Cosa rischia Cappato
Questo nuovo caso, quindi, non è coperto dalle previsioni di non punibilità indicate dalla sentenza Cappato. Il tesoriere dell’associazione Coscioni, dunque, rischia fino a 12 anni di carcere per l'accusa di aiuto al suicidio.
«Per Cappato si tratta di una nuova disobbedienza civile», spiega l’associazione Coscioni. Ora, quindi, inizia un nuovo lungo percorso giudiziario per Cappato, che potrebbe arrivare di nuovo davanti alla Corte costituzionale. L’esito, però, rischia di essere diverso proprio perchè una nuova sentenza dovrebbe allargare le maglie di quella che la ha preceduta, eliminando dalle previsioni il fatto che il malato sia tenuto in vita artificialmente.
In parlamento è in corso l’iter per l’approvazione di una legge che recepisca l’orientamento della Consulta, già votato alla Camera e fermo al Senato.
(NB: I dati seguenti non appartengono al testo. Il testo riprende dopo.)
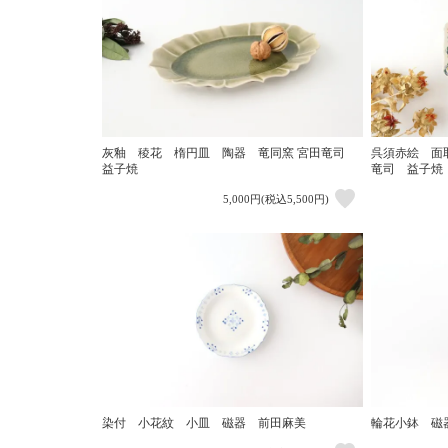
灰釉 稜花 楕円皿 陶器 竜同窯 宮田竜司
呉須赤絵 面
益子焼
竜司 益子焼
5,000円(税込5,500円)
染付 小花紋 小皿 磁器 前田麻美
輪花小鉢 磁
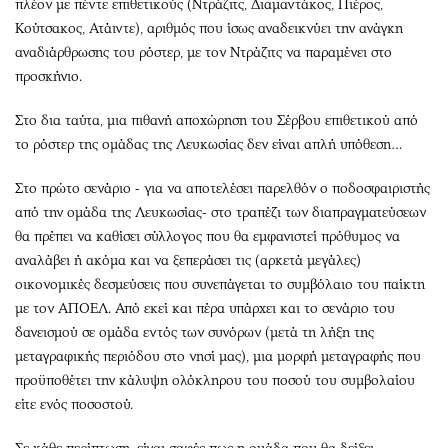
πλέον με πέντε επιθετικούς (Ντράζιτς, Διαμαντάκος, Πιέρος,
Κούτσακος, Ατάιντε), αριθμός που ίσως αναδεικνύει την ανάγκη
αναδιάρθρωσης του ρόστερ, με τον Ντράζιτς να παραμένει στο
προσκήνιο.
Στο δια ταύτα, μια πιθανή αποχώρηση του Σέρβου επιθετικού από
το ρόστερ της ομάδας της Λευκωσίας δεν είναι απλή υπόθεση…
Στο πρώτο σενάριο - για να αποτελέσει παρελθόν ο ποδοσφαιριστής
από την ομάδα της Λευκωσίας- στο τραπέζι των διαπραγματεύσεων
θα πρέπει να καθίσει σύλλογος που θα εμφανιστεί πρόθυμος να
αναλάβει ή ακόμα και να ξεπεράσει τις (αρκετά μεγάλες)
οικονομικές δεσμεύσεις που συνεπάγεται το συμβόλαιο του παίκτη
με τον ΑΠΟΕΛ. Από εκεί και πέρα υπάρχει και το σενάριο του
δανεισμού σε ομάδα εντός των συνόρων (μετά τη λήξη της
μεταγραφικής περιόδου στο νησί μας), μια μορφή μεταγραφής που
προϋποθέτει την κάλυψη ολόκληρου του ποσού του συμβολαίου
είτε ενός ποσοστού.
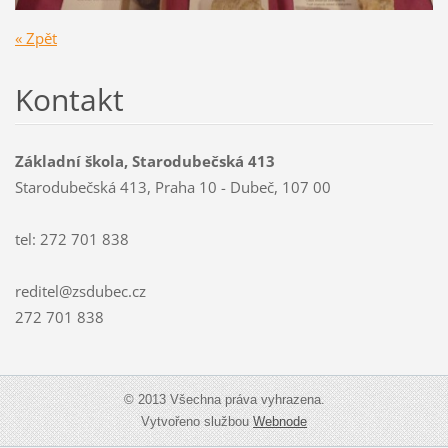
« Zpět
Kontakt
Základní škola, Starodubečská 413
Starodubečská 413, Praha 10 - Dubeč, 107 00
tel: 272 701 838
reditel@zsdubec.cz
272 701 838
© 2013 Všechna práva vyhrazena.
Vytvořeno službou
Webnode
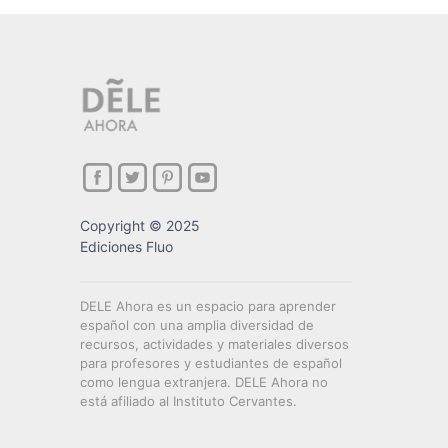
Copyright © 2025
Ediciones Fluo
DELE Ahora es un espacio para aprender
español con una amplia diversidad de
recursos, actividades y materiales diversos
para profesores y estudiantes de español
como lengua extranjera. DELE Ahora no
está afiliado al Instituto Cervantes.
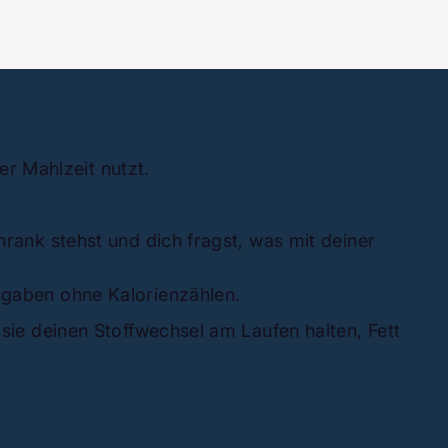
er Mahlzeit nutzt.
ank stehst und dich fragst, was mit deiner
aben ohne Kalorienzählen.
 sie deinen Stoffwechsel am Laufen halten, Fett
Tuttavia, nemmeno la legge non ancora approvata renderebbe non punibile la condotta di Cappato, proprio perchè fa propri i limiti posti dai giudici costituzionali ma non li allarga.
In Svizzera, dove Cappato ha accompagnato Elena, invece, l’assistenza al sucidio è legale dagli anni Quaranta. Per farlo esistono cliniche a pagamento con medici che assistono, ma è il malato a compiere l’ultimo gesto attraverso l’assunzione di farmaci che producono prima il coma profondo e poi il decesso. L’unica condizione posta dal codice penale svizzero è che il malato non agisca per motivi “egoistici” (l’equivalente italiano di un “dolo specifico”), quindi motivi di lucro o vantaggi di qualsiasi tipo.